Auch die persönlichen Voraussetzungen seien wichtig. «Wenn in ein Wasserglas, was sehr voll ist, noch etwas obendrauf kommt, dann schwappt es über. Wenn es aber fast leer ist, ist noch Platz für mehr. So ist es auch mit Hitze und psychischer Gesundheit, wenn ein Mensch schon stark psychisch vorbelastet ist, kann die Hitze zu Problemen führen», erklärt sie. «Mein Rat ist, besonders an heißen Tagen zu schauen, was einem guttut, und auch darauf zu hören.»

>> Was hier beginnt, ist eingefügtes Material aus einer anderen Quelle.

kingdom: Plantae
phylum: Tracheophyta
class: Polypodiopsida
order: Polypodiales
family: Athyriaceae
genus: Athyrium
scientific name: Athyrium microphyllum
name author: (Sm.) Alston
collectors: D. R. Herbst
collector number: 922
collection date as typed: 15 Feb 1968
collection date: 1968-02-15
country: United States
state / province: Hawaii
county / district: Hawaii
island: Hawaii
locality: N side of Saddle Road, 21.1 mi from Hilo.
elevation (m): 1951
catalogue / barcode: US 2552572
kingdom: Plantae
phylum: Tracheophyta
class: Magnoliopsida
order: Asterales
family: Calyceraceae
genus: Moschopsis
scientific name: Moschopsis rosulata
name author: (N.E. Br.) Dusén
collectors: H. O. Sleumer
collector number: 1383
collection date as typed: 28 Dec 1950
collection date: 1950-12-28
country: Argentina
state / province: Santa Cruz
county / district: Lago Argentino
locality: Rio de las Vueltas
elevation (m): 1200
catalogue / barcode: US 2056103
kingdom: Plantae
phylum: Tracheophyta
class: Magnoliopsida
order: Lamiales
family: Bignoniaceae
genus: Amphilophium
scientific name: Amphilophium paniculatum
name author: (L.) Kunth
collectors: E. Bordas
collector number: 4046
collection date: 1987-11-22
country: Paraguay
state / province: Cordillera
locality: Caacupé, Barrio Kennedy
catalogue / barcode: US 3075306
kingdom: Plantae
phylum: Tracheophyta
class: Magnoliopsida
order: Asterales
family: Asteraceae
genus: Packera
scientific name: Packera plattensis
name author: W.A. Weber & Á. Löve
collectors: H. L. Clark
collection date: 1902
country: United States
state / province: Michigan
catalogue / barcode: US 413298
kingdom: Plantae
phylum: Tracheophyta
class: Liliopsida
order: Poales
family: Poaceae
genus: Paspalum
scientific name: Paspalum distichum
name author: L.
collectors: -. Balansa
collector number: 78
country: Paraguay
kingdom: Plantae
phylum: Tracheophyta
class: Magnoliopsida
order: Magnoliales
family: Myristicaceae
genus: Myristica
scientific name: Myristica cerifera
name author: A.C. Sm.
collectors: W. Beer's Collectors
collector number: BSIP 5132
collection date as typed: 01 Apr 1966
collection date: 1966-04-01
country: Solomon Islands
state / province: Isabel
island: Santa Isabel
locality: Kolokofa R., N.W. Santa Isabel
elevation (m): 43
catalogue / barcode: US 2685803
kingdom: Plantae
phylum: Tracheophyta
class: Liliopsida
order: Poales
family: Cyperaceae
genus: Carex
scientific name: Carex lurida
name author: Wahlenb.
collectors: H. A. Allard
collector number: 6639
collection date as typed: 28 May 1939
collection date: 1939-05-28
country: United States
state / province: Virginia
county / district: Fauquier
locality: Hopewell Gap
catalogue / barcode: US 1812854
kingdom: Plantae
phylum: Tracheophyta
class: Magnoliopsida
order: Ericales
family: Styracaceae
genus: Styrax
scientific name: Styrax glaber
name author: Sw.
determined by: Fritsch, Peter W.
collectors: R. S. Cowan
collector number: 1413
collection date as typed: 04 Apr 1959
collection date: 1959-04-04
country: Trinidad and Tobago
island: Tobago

Gesundheitsministerin Stolz will das Thema bei einer Dialogplattform ansprechen, wie das Ministerium mitteilt. «Sie wird darüber beraten, wie bei extremer Hitze insbesondere ältere Menschen besser erreicht und für die Bedeutung gegenseitiger Unterstützung über eine landesweite Kampagne sensibilisiert werden könnte.» Für künftige Hitzephasen müssten Kampagnen vorbereitet sein, die einen besonderen Schwerpunkt auf ältere Menschen und die gegenseitige Unterstützung in der Gesellschaft legten.
Der Schutz besonders gefährdeter Menschen und der Einsatzkräfte müsse nach Ansicht des DRK «als dauerhafte Aufgabe verstanden werden, auf die sich Gesundheitswesen, Pflege, Rettungsdienst, Kindertagesbetreuung, Politik und Kostenträger gemeinsam vorbereiten müssen».